Images with localized body landmarks

- - - - - - -

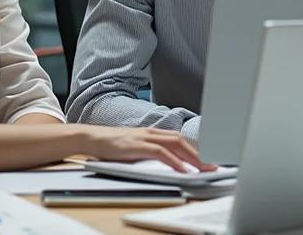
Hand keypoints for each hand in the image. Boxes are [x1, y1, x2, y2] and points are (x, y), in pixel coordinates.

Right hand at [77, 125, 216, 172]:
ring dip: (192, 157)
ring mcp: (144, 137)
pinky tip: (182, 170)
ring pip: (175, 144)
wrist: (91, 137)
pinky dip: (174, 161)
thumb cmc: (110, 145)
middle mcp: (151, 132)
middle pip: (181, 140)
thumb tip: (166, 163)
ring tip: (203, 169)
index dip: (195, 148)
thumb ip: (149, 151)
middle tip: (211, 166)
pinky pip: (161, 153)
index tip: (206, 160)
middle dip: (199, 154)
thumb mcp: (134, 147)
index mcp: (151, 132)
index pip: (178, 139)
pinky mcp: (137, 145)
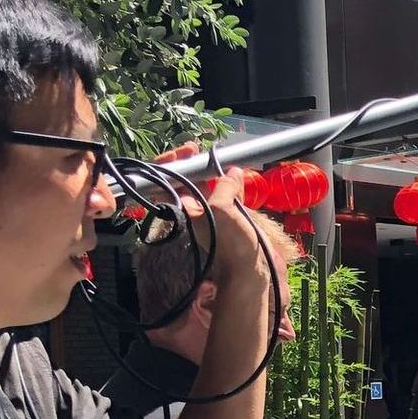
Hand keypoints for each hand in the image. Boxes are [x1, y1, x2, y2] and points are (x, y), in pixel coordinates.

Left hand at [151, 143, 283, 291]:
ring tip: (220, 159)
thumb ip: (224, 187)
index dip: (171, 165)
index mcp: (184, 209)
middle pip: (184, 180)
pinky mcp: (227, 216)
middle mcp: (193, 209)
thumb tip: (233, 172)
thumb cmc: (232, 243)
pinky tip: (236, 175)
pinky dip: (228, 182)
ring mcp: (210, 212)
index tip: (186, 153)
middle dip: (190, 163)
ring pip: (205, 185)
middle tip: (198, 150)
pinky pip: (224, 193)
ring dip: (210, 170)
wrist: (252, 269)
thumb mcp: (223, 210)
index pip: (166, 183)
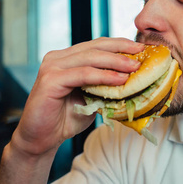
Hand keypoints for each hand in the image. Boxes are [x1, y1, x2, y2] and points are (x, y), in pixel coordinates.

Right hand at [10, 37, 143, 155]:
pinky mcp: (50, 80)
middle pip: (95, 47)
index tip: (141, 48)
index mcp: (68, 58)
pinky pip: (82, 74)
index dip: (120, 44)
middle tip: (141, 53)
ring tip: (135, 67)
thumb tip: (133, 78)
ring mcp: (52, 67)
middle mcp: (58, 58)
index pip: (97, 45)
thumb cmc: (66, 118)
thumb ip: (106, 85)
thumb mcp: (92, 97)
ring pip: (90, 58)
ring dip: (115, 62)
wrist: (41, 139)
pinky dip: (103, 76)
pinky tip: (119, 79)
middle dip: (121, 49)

- - - - - - -

Exercise prompt: Output exactly the lines above, from the one holding "pinky mcp: (50, 80)" through the end of the data, including the first and last.

Result of this task:
pinky mcp: (50, 80)
middle pip: (95, 47)
index tip: (141, 48)
index mcp: (68, 58)
pinky pip: (82, 74)
index dip: (120, 44)
middle tip: (141, 53)
ring tip: (135, 67)
thumb tip: (133, 78)
ring mcp: (52, 67)
middle mcp: (58, 58)
index pip: (97, 45)
thumb cmc: (66, 118)
thumb ip: (106, 85)
thumb mcp: (92, 97)
ring pip: (90, 58)
ring dip: (115, 62)
wrist: (41, 139)
pinky dip: (103, 76)
pinky tip: (119, 79)
middle dip: (121, 49)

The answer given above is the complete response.